I was reminded tonight of one of my first ‘real’ jobs in high school.
I was one of, I don’t recall exactly, perhaps ten or so locals who were selected to be sandwich artists at the very first Subway to arrive to my hometown.
We were interviewed and selected amidst plywood, power tools and tarp, as the building, tacked onto the end of the town shopping center along Highway 81, was not yet finished.
On the first day of training, I cut my finger on the tomato slicer. Not wanting to embarrass myself in front of the Subway elite (they’d come up from Nebraska to train us), I tried to hide the injury. I kept my eyes glued on the presenter teaching us 101 kitchen safety and meanwhile pushed paper towels against my finger to try to stop the flow of blood.
My friend Lori, who was also in training, had a better angle on the stack of paper towels. She casually slipped me sheet after sheet, as a I discretely slipped the bloodied ones into the trashcan beside me that was holding the tomato discards.
I remember it took a long time for that cut to go away.
Homesickness is a funny thing. When I first left for school, I anticipated it. Now, going on eight years later, I don’t see it coming before it arrives.
Homesickness slips its way through the seams into those cracks of anxious anticipation, quick change or slight hesitation. It drips and it drools, and I don’t really know what to do with the mess.
Mostly, it frustrates me. It feels like an Achilles heel, for lack of a more original comparison, and I become irritable, feisty even, about this reoccurring weak spot.
I’ve learned so much about you, Pennsylvania, and now and then I want to shove it back your direction. I want to tell you a thing or two about South Dakota, because you don’t know.
In South Dakota, when you see a line of cars coming down the highway you know that a ball game just finished. And when Dad has to wait for a car to turn off our gravel road onto Highway 81, he grumbles, because waiting for traffic is not normal.

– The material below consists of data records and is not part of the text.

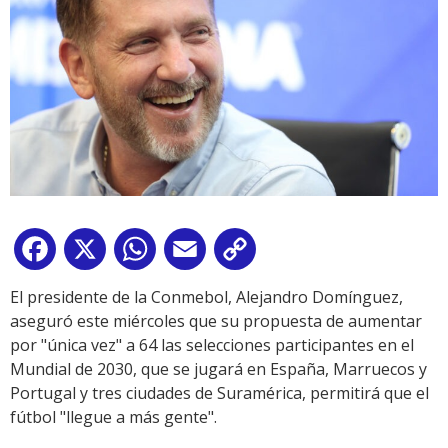
Facebook
X
WhatsApp
Email
Copy
Link
El presidente de la Conmebol, Alejandro Domínguez,
aseguró este miércoles que su propuesta de aumentar
por "única vez" a 64 las selecciones participantes en el
Mundial de 2030, que se jugará en España, Marruecos y
Portugal y tres ciudades de Suramérica, permitirá que el
fútbol "llegue a más gente".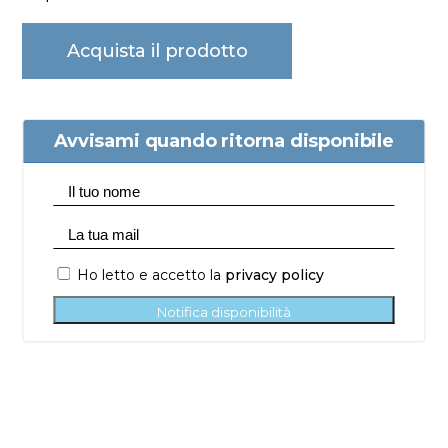
Acquista il prodotto
Avvisami quando ritorna disponibile
Ho letto e accetto la
privacy policy
Notifica disponibilità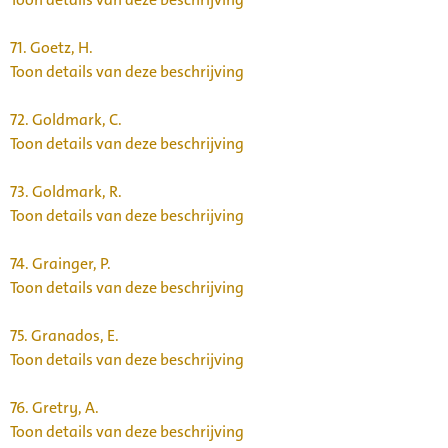
71.
Goetz, H.
Toon details van deze beschrijving
72.
Goldmark, C.
Toon details van deze beschrijving
73.
Goldmark, R.
Toon details van deze beschrijving
74.
Grainger, P.
Toon details van deze beschrijving
75.
Granados, E.
Toon details van deze beschrijving
76.
Gretry, A.
Toon details van deze beschrijving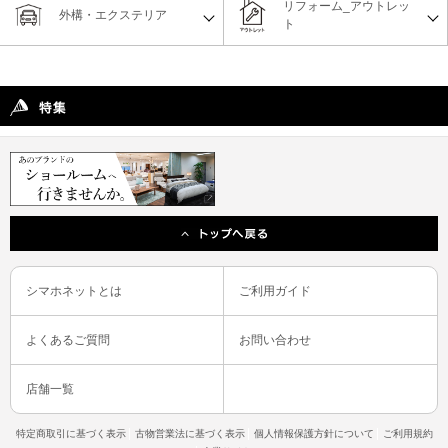
リフォーム_アウトレッ
外構・エクステリア
ト
シマホネットとは
ご利用ガイド
よくあるご質問
お問い合わせ
店舗一覧
特定商取引に基づく表示
古物営業法に基づく表示
個人情報保護方針について
ご利用規約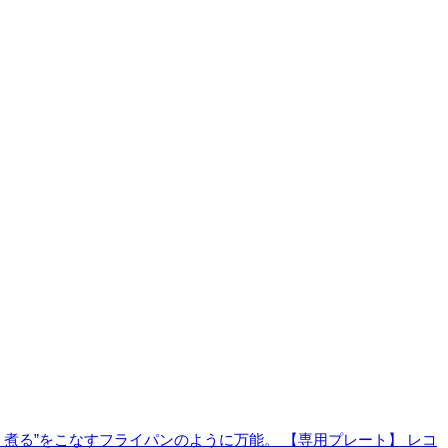
・煮る”をこなすフライパンのように万能。
【専用プレート】 レコ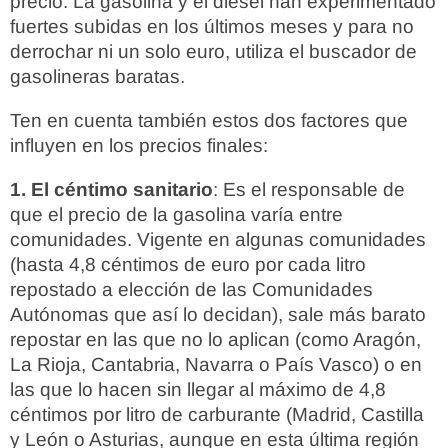
precio. La gasolina y el diésel han experimentado
fuertes subidas en los últimos meses y para no
derrochar ni un solo euro, utiliza el buscador de
gasolineras baratas.
Ten en cuenta también estos dos factores que
influyen en los precios finales:
1. El céntimo sanitario
: Es el responsable de
que el precio de la gasolina varía entre
comunidades. Vigente en algunas comunidades
(hasta 4,8 céntimos de euro por cada litro
repostado a elección de las Comunidades
Autónomas que así lo decidan), sale más barato
repostar en las que no lo aplican (como Aragón,
La Rioja, Cantabria, Navarra o País Vasco) o en
las que lo hacen sin llegar al máximo de 4,8
céntimos por litro de carburante (Madrid, Castilla
y León o Asturias, aunque en esta última región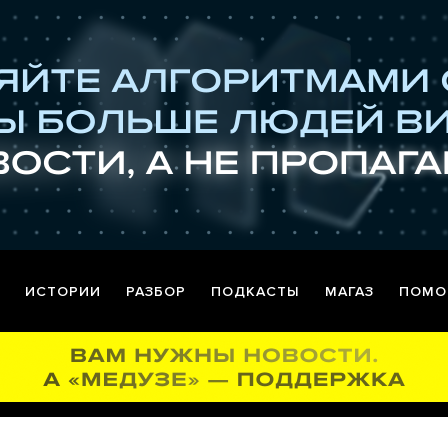
ИСТОРИИ
РАЗБОР
ПОДКАСТЫ
МАГАЗ
ПОМО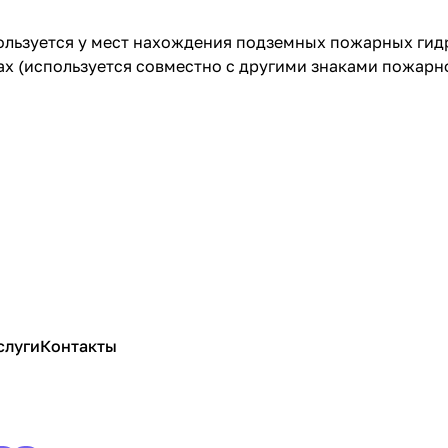
льзуется у мест нахождения подземных пожарных гидр
ах (используется совместно с другими знаками пожарн
слуги
Контакты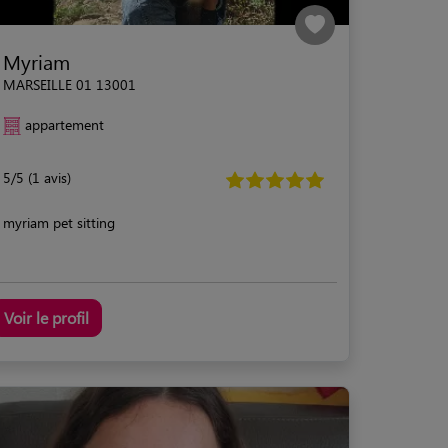
Myriam
MARSEILLE 01 13001
appartement
5/5 (1 avis)
myriam pet sitting
Voir le profil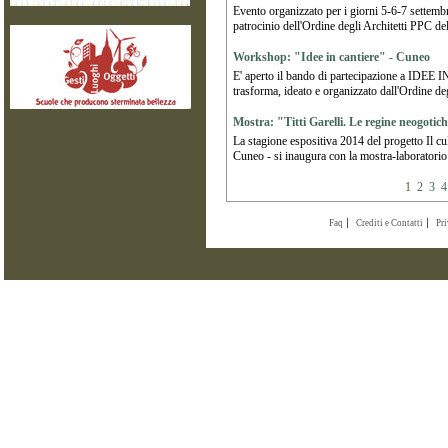
Evento organizzato per i giorni 5-6-7 settemb
patrocinio dell'Ordine degli Architetti PPC d
Workshop: "Idee in cantiere" - Cuneo
E' aperto il bando di partecipazione a IDEE 
trasforma, ideato e organizzato dall'Ordine de
Mostra: "Titti Garelli. Le regine neogoti
La stagione espositiva 2014 del progetto Il c
Cuneo - si inaugura con la mostra-laboratorio 
1
2
3
4
Faq
Crediti e Contatti
Pr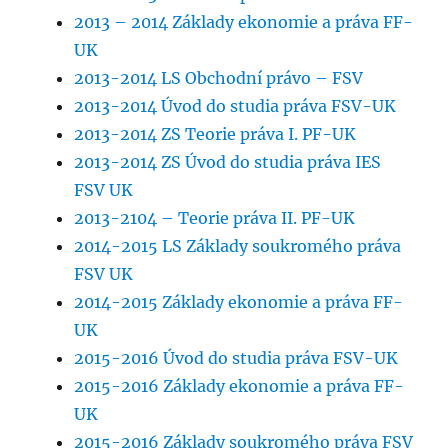
2013 – 2014 Základy ekonomie a práva FF-
UK
2013-2014 LS Obchodní právo – FSV
2013-2014 Úvod do studia práva FSV-UK
2013-2014 ZS Teorie práva I. PF-UK
2013-2014 ZS Úvod do studia práva IES
FSV UK
2013-2104 – Teorie práva II. PF-UK
2014-2015 LS Základy soukromého práva
FSV UK
2014-2015 Základy ekonomie a práva FF-
UK
2015-2016 Úvod do studia práva FSV-UK
2015-2016 Základy ekonomie a práva FF-
UK
2015-2016 Základy soukromého práva FSV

In South Dakota, you don’t call your aunt an ant, because that would be an odd reference to her size.
In South Dakota, appetizers are only for holidays and dessert, 9 times out of 10, contains flour.
In South Dakota, the beach is at the river, keeping your gold-level rating at Starbucks is impossible since the nearest is an hour away, and hugs are just for family and close friends that you haven’t seen in a long time–and Grandma, always.
In South Dakota, spring is dictated by the weather, the moistness of the ground and district basketball games.
Daylight savings changes when you eat supper, because it effects how late the farmers can stay outside working.
Geese signal the turn of the season clearer than billboards.
Sunrises remain as beautiful as ever, but the air–uninterrupted by noise or building– carries a palatable freshness your lungs have been craving.
And you step into that beauty and breathe deep, knowing soon, new life will spring in the fields that surround you. Soon, the days will grow longer, and you will fill each fuller to accommodate.
I hate that my childhood home is somewhere that is not near anyplace anyone is going.
Yet, if it were any closer, I fear it would lose its desolate charm.
Oh, how strangely amusing and absolutely enchanting it is to have unintentionally frozen this soft, sweet place in my mind as though it were a golden twilight never to be had again.
Here is a horrible comparison:
Sometimes homesickness feels like a cut from a tomato slicer.
It’s just the most ridiculous thing to miss something so imperfect, and yet, I keep holding the paper towel to it, trying to pretend it’s not there,
secretly terrified it will never stop bleeding.